Central/S. Asia
Pakistan to charge three Bin Laden wives

Osama bin Laden's three widows are to be charged by Pakistani authorities with illegally entering and living in the country, Pakistan's interior minister has said.
Bin Laden, the leader of al-Qaeda, was killed in a secret raid by US special forces on the Pakistani garrison town of Abbottabad on May 2 last year.
His three wives, and an undisclosed number of children, were among the 16 people detained by Pakistani authorities after the raid.
"They [the wives] were presented before the court. After that, they are on judicial remand, and are being kept in a proper, legal manner," Rehman Malik, the interior minister, told reporters on Thursday.
"Cases have been registered against the adults, not the children ... They can have a lawyer and they have full liberty to go to court and defend themselves," he said.
Children held
Two of the wives are citizens of Saudi Arabia, and one is from Yemen, the Pakistani foreign ministry said.
Malik did not specify which court was dealing with the case, and where the women are being held currently.
The interior minister also did not specify what punishment the widows could be liable to receive.
Chaudhry Zulfiqar Ali, a lawyer working with the Federal Investigation Agency that registered the case, told the AFP news agency that the maximum sentence was 10 years in jail and a fine of up to 10,000 rupees ($110).
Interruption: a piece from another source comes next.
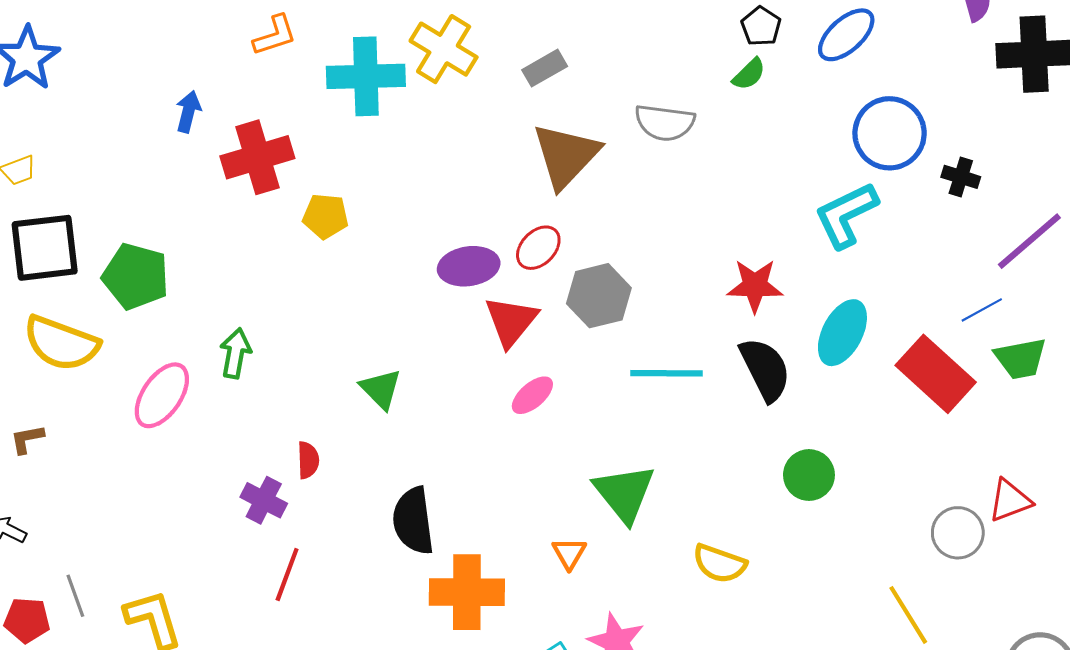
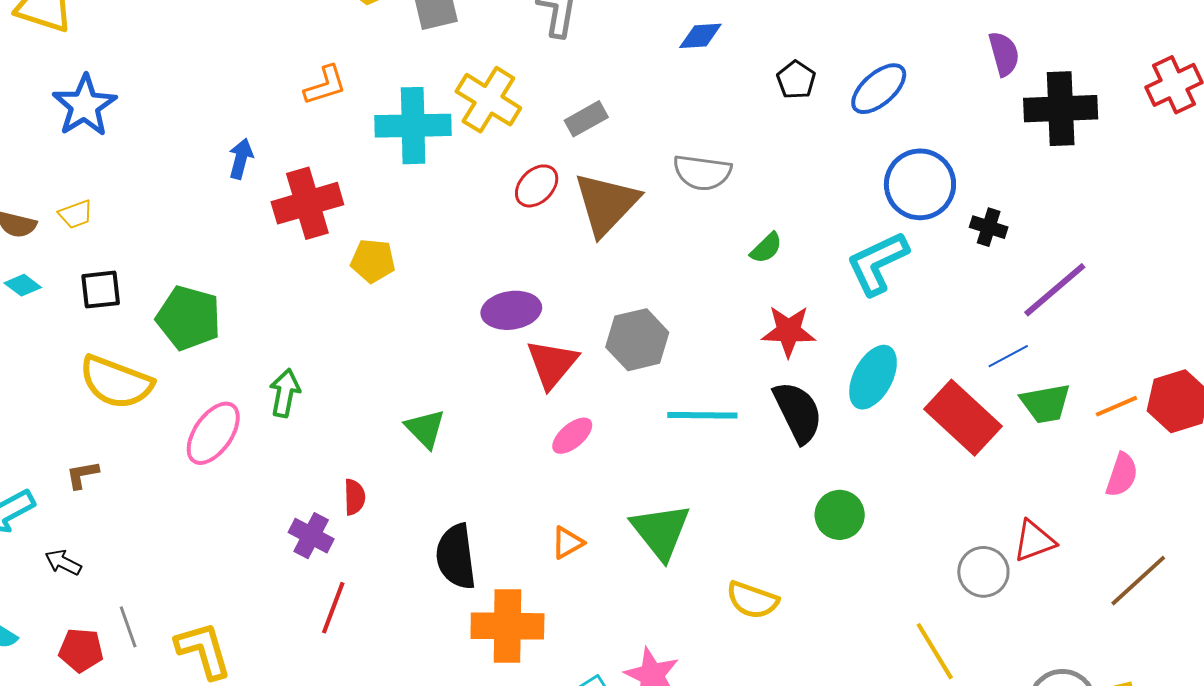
green semicircle: (749, 74) -> (766, 248), moved
black square: (45, 248) -> (101, 290), size x0.6
red ellipse: (538, 248) -> (537, 186), moved
orange triangle: (569, 553) -> (567, 543), moved, turned 30

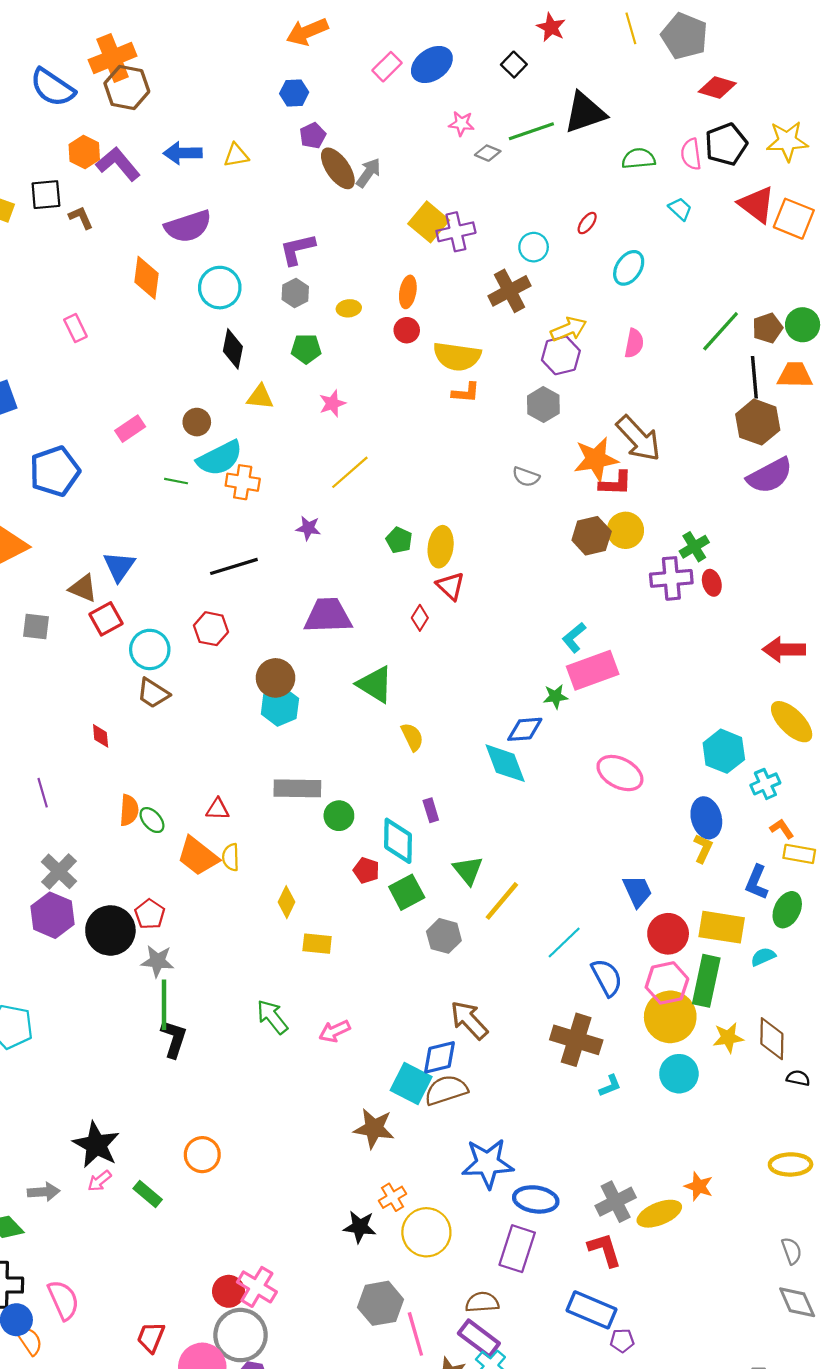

He said that bin Laden's children were being kept in a five-bedroom house "with proper facilities as if they were in their own home", but that they were free to return to their native countries if their mothers agreed.
Ties strained
Earlier, Pakistan had said that it would repatriate the women to their home countries after a government commission investigating the May 2 raid completed its probe.
The commission has interviewed the family members for clues about how the al-Qaeda chief managed to stay in the country undetected.
The youngest widow, Amal Ahmed Abdulfattah, told Pakistani investigators in May that bin Laden and his family had lived in the Abbottabad compound for five years before he was killed.
That raid heightened tensions in the regional alliance between the United States and Pakistan.
While the operation was hailed as a success in the United States, Pakistan termed the presence of United States soldiers on a secret mission inside Pakistani territory a violation of its sovereignty.